Consigne 1: Recopiez sans rien changer le passage de l'extrait sur la revue Harfang qui commence par « Revue Harfang N°41, novembre » et se poursuit jusqu'à « chacun des trois. ».

Extrait de page:
--

Revue Harfang N°41, novembre 2012
Le N°41 de la revue Harfang (novembre 2012) est largement consacré aux prix 2012 de la nouvelle. Didier Daeninckx bien sûr, prix Goncourt de la nouvelle cette année. Lunatik, prix inter’halles. Marie Pontacq, prix de la nouvelle de la ville d’Angers (organisé par la revue Harfang) pour son recueil « coup de sang sous les flamboyants ».
Aussi ce N° commence par des entretiens et une nouvelle de chacun des trois.
Dans l’entretien avec Marie Pontacq, cette dernière dit : « un roman c’est encore trop construit, trop mental. » Il y a dans cette réflexion la source et l’identité particulière de la nouvelle, dont on sait, par les plus grands écrivains, qu’elle est un genre à part entière en littérature. Une nouvelle ne peut être que forte, naturelle, évidente. La brièveté oblige évidemment à ce que Freud aurait appelé : déplacement et condensation – concepts que Freud applique au rêve, et il est intéressant de se demander les liens énonciatifs qui existent entre la structure du rêve et celle d’une nouvelle. Morceaux de réel, substitutions symboliques, concentration des signifiants, que de convergences !
La nouvelle est impitoyable en termes de maîtrise de l’écriture. Elle n’autorise aucune approximation, pas la moindre faiblesse. Le roman, même des plus grands auteurs on le sait, est fait de temps forts et de temps faibles. Deux ou trois pages ne le permettent pas. Une nouvelle est un temps fort ou n’est pas ! Lisez « Danko » de Daeninckx, vous saurez de quoi il s’agit !

--

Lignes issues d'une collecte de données
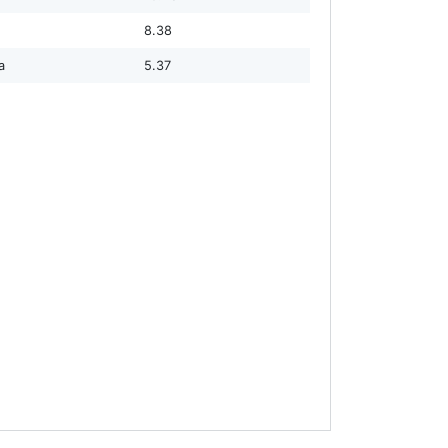
8.38
а
5.37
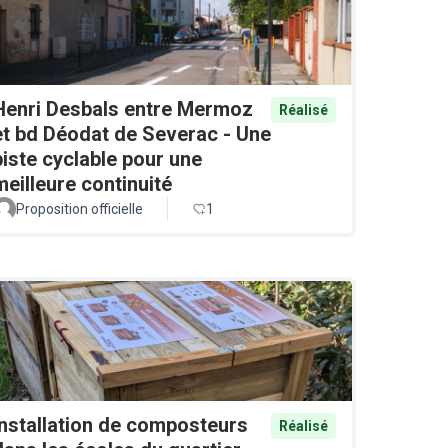
Henri Desbals entre Mermoz
Réalisé
et bd Déodat de Severac - Une
piste cyclable pour une
meilleure continuité
Proposition officielle
1
Installation de composteurs
Réalisé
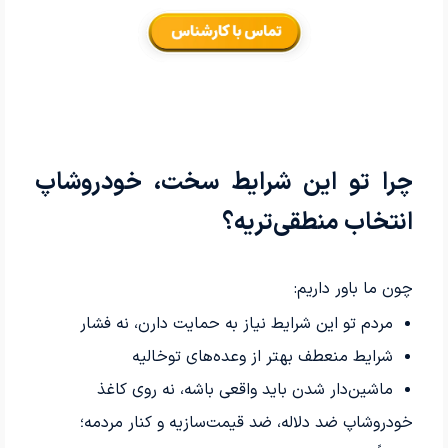
چرا تو این شرایط سخت، خودروشاپ
انتخاب منطقی‌تریه؟
چون ما باور داریم:
مردم تو این شرایط نیاز به حمایت دارن، نه فشار
شرایط منعطف بهتر از وعده‌های توخالیه
ماشین‌دار شدن باید واقعی باشه، نه روی کاغذ
خودروشاپ ضد دلاله، ضد قیمت‌سازیه و کنار مردمه؛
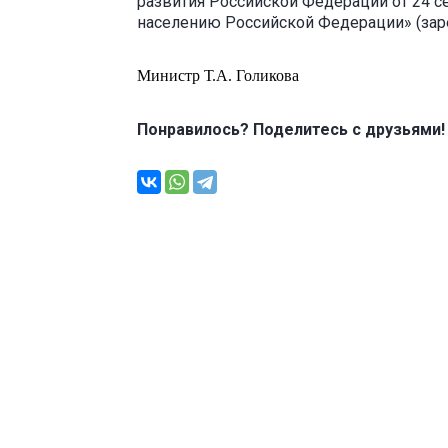
развития Российской Федерации от 24 с
населению Российской Федерации» (заре
Министр Т.А. Голикова
Понравилось? Поделитесь с друзьями!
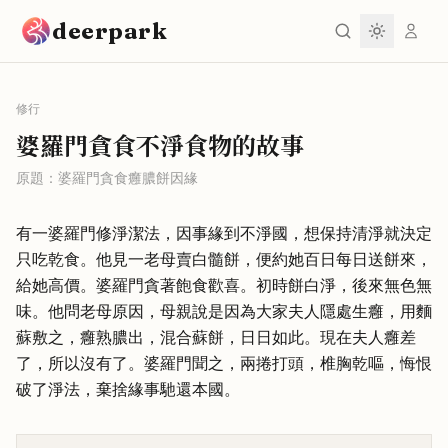
跳到主要內容
deerpark
修行
婆羅門貪食不淨食物的故事
原題：
婆羅門貪食癰膿餅因緣
有一婆羅門修淨潔法，因事緣到不淨國，想保持清淨就決定
只吃乾食。他見一老母賣白髓餅，便約她百日每日送餅來，
給她高價。婆羅門貪著飽食歡喜。初時餅白淨，後來無色無
味。他問老母原因，母親說是因為大家夫人隱處生癰，用麵
蘇敷之，癰熟膿出，混合蘇餅，日日如此。現在夫人癰差
了，所以沒有了。婆羅門聞之，兩捲打頭，椎胸乾嘔，悔恨
破了淨法，棄捨緣事馳還本國。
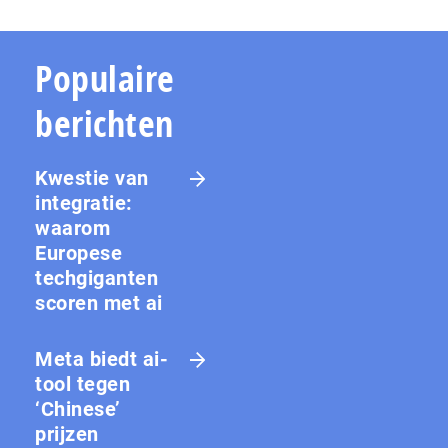
Populaire
berichten
Kwestie van
integratie:
waarom
Europese
techgiganten
scoren met ai
Meta biedt ai-
tool tegen
‘Chinese’
prijzen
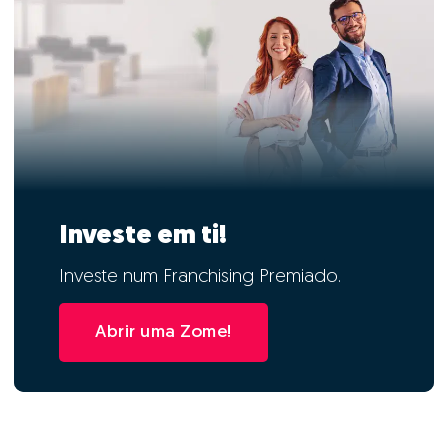
Investe em ti!
Investe num Franchising Premiado.
Abrir uma Zome!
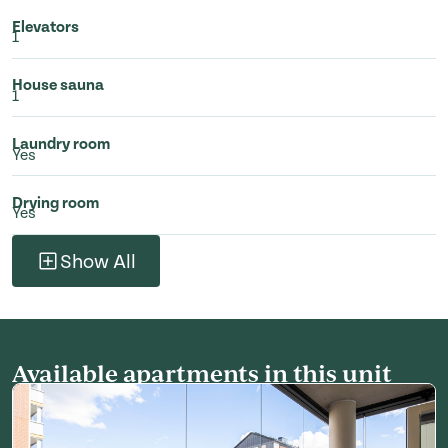
Elevators
1
House sauna
1
Laundry room
Yes
Drying room
Yes
Show All
Available apartments in this unit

--

Consigne 2: Reprenez à l'identique toutes les lignes issues de la collecte de données, en laissant les images de côté.

Zone de réponse 1:
Revue Harfang N°41, novembre 2012
Le N°41 de la revue Harfang (novembre 2012) est largement consacré aux prix 2012 de la nouvelle. Didier Daeninckx bien sûr, prix Goncourt de la nouvelle cette année. Lunatik, prix inter’halles. Marie Pontacq, prix de la nouvelle de la ville d’Angers (organisé par la revue Harfang) pour son recueil « coup de sang sous les flamboyants ».
Aussi ce N° commence par des entretiens et une nouvelle de chacun des trois.

Zone de réponse 2:
8.38
а
5.37
Henri Desbals entre Mermoz
Réalisé
et bd Déodat de Severac - Une
piste cyclable pour une
meilleure continuité
Proposition officielle
1
Installation de composteurs
Réalisé
چرا تو این شرایط سخت، خودروشاپ
انتخاب منطقی‌تریه؟
چون ما باور داریم:
مردم تو این شرایط نیاز به حمایت دارن، نه فشار
شرایط منعطف بهتر از وعده‌های توخالیه
ماشین‌دار شدن باید واقعی باشه، نه روی کاغذ
خودروشاپ ضد دلاله، ضد قیمت‌سازیه و کنار مردمه؛
развития Российской Федерации от 24 с
населению Российской Федерации» (заре
Министр Т.А. Голикова
Понравилось? Поделитесь с друзьями!
跳到主要內容
deerpark
修行
婆羅門貪食不淨食物的故事
原題：
婆羅門貪食癰膿餅因緣
有一婆羅門修淨潔法，因事緣到不淨國，想保持清淨就決定
只吃乾食。他見一老母賣白髓餅，便約她百日每日送餅來，
給她高價。婆羅門貪著飽食歡喜。初時餅白淨，後來無色無
味。他問老母原因，母親說是因為大家夫人隱處生癰，用麵
蘇敷之，癰熟膿出，混合蘇餅，日日如此。現在夫人癰差
了，所以沒有了。婆羅門聞之，兩捲打頭，椎胸乾嘔，悔恨
破了淨法，棄捨緣事馳還本國。
Populaire
berichten
Kwestie van
integratie:
waarom
Europese
techgiganten
scoren met ai
Meta biedt ai-
tool tegen
‘Chinese’
prijzen
Investe em ti!
Investe num Franchising Premiado.
Abrir uma Zome!
Elevators
1
House sauna
1
Laundry room
Yes
Drying room
Yes
Show All
Available apartments in this unit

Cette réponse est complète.